Comparative Study

Comparative Study of WebP, JPEG and JPEG 2000

The WebP team performed a comparative study of three image compression methods over a random set of 1 million images. The goals of the study were to measure the compression achieved by those methods and to analyze the trade-offs between image sizes and compression.

Three compression methods, WebP, JPEG 2000 and Re-JPEG, were applied to the 900,000 JPEG images contained in the data set. JPEG images were re-compressed with Re-JPEG so that each was as close as possible to a target peak signal-to-noise ratio (PSNR) value. The team's analysis was done on the images after they had been compressed.

In addition to the large scale study, the team manually inspected 100 random images and found that, in most cases, WebP provides acceptable visual quality.

Conclusions

WebP achieves overall higher compression than either JPEG or JPEG 2000. Gains in file size minimization are particularly high for smaller images which are the most common ones found on the web.

Data set

The data set used in the study was a collection of 1 million images randomly sampled from a repository of images crawled from the web. The following table shows the distribution of different types of images in the data set.

Experiment design

The experiments were run in two stages:

1. The team ran WebP on the images with a target PSNR of 42. They tuned the quality parameter (QP) for the WebP encoder until they achieved a result that was as close to 42 as they could get for a given image. The actual PSNR achieved for each image, therefore, was not necessarily exactly 42.
2. The team used the PSNR value for the WebP-compressed images as the target PSNR for the JPEG 2000 and Re-JPEG images. They also performed a line search over the quality parameters of the JPEG 2000 and JPEG images in order to come as close as possible to the target PSNR.

The actual compression result was measured as a percentage using the following formula:

  compression_percentage = 100 * (original_image.length - compressed_image.length) / original_image.length.

Results

The tests yielded the following results for negative and non-negative compression gain:

Nonnegative compression gain

The team did not penalize a method if that method increased the image size after compression. That is, the compression_percentage was considered to be 0 when compressed_image.length was greater than the original_image.length.

Negative compression gain

The team allowed negative compression percentage results to get a better understanding of the various compressors' raw performance.

Following are the average compression percentages that were achieved by each of the three methods.

When negative compression gain was allowed, the average performance for JPEG 2000 was lower than that of JPEG. This may be due to high-frequency artifacts present in the JPEG images; these artifacts can contribute to a less-than-ideal compression situation.

The Kakadu implementation used in the experiment to convert to JPEG 2000 failed to convert approximately 240,000 images.

JPEG 2000 had lower compression percentages than Re-JPEG, primarily because the JPEG 2000 result was negative compression for many images. For that reason, JPEG images achieved a lower overall compression score.

The following figures provide distribution graphs for the three methods:

Figure 1: Image size population distribution

The graph shows that most of the images were small. The frequency of the images with a size more than 500K is generally less than 100.

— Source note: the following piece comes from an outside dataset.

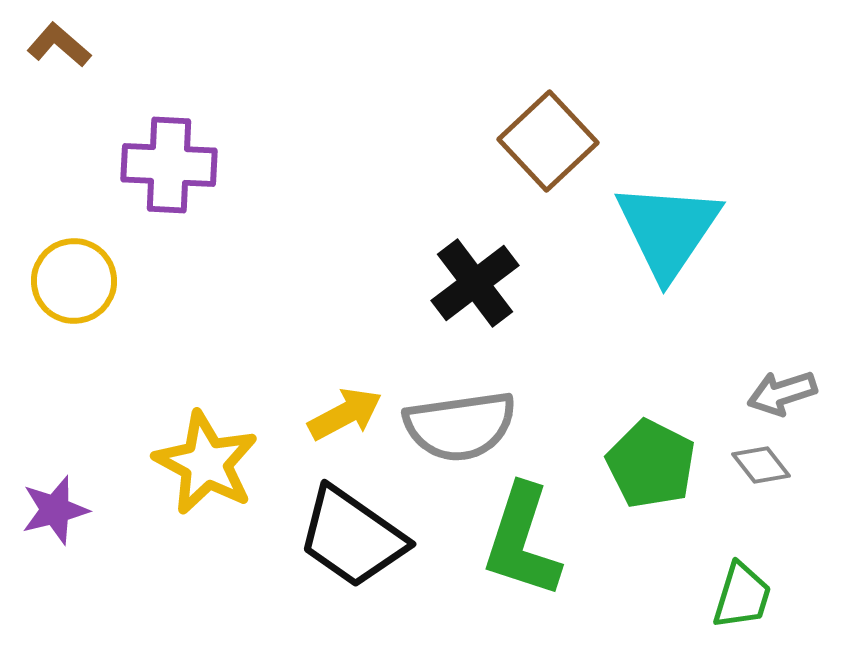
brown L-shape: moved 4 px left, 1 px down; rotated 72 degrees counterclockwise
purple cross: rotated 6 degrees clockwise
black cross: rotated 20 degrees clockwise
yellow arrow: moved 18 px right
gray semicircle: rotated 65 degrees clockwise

Figure 2: Compression percentages for WebP, JPEG, and JPEG 2000 images

This graph demonstrates that the body of pictures compressed with WebP got better compression than re-jpeg and jpeg 2000. Also, the pictures compressed with WebP got more positive compression than the others.

Figure 3: Comparison of image sizes and compression percentage

This graph shows that WebP achieves better compression then the other formats, particularly for smaller images.